[Start of section]

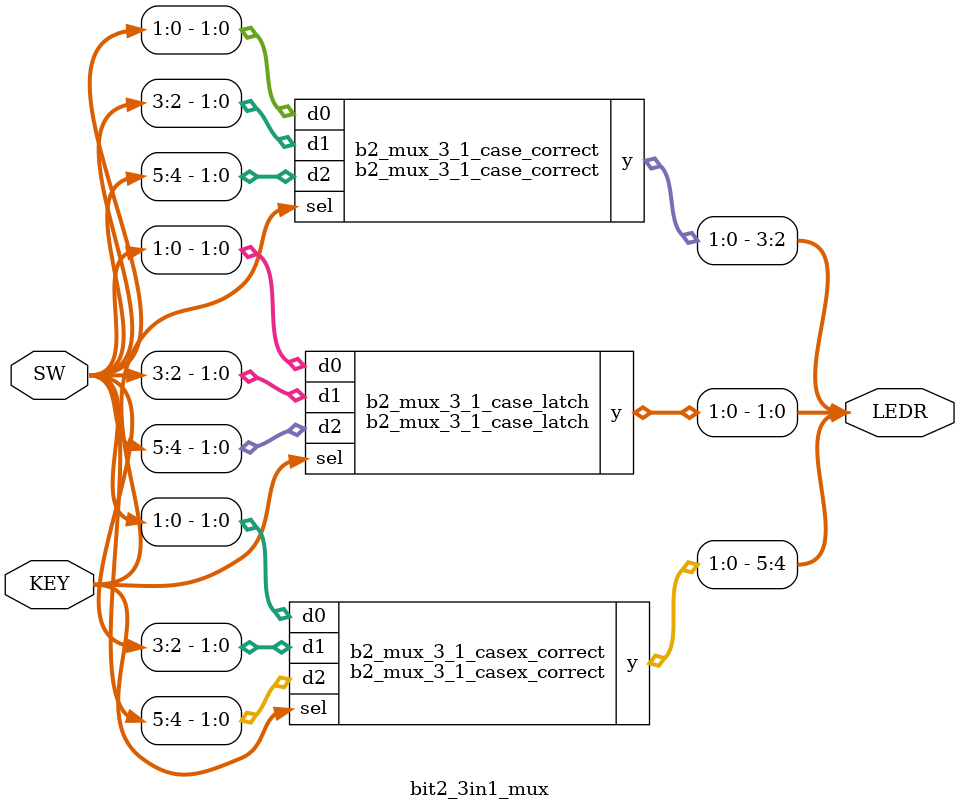
<source format=v>
module b2_mux_3_1_case_latch
(
    input      [1:0] d0, d1, d2, 
    input      [1:0] sel,
    output reg [1:0] y
);

    always @(*)
        case (sel)
        2'b00: y = d0;
        2'b01: y = d1;
        2'b10: y = d2;
        endcase

endmodule

module b2_mux_3_1_case_correct
(
    input      [1:0] d0, d1, d2, 
    input      [1:0] sel,
    output reg [1:0] y
);

    always @(*)
        case (sel)
        2'b00: y = d0;
        2'b01: y = d1;
        default: y = d2;
        endcase

endmodule

module b2_mux_3_1_casex_correct
(
    input      [1:0] d0, d1, d2, 
    input      [1:0] sel,
    output reg [1:0] y
);

    always @(*)
        case (sel)
        2'b00: y = d0;
        2'b01: y = d1;
        2'b10: y = d2;
        default: y=2'bxx;
        endcase

endmodule

module bit2_3in1_mux
(
    input   [ 1:0]  KEY,
    input   [ 9:0]  SW,
    output  [ 9:0]  LEDR
);

    b2_mux_3_1_case_latch b2_mux_3_1_case_latch(.d0(SW[1:0]),.d1(SW[3:2]),.d2(SW[5:4]),.sel(KEY[1:0]),.y(LEDR[1:0]));
    b2_mux_3_1_case_correct b2_mux_3_1_case_correct(.d0(SW[1:0]),.d1(SW[3:2]),.d2(SW[5:4]),.sel(KEY[1:0]),.y(LEDR[3:2]));
    b2_mux_3_1_casex_correct b2_mux_3_1_casex_correct(.d0(SW[1:0]),.d1(SW[3:2]),.d2(SW[5:4]),.sel(KEY[1:0]),.y(LEDR[5:4]));
    
endmodule
</source>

[End of section]

Over the whole listing above, how many lines contain the string "LEDR"? The answer is that number alone.

_Result_.
4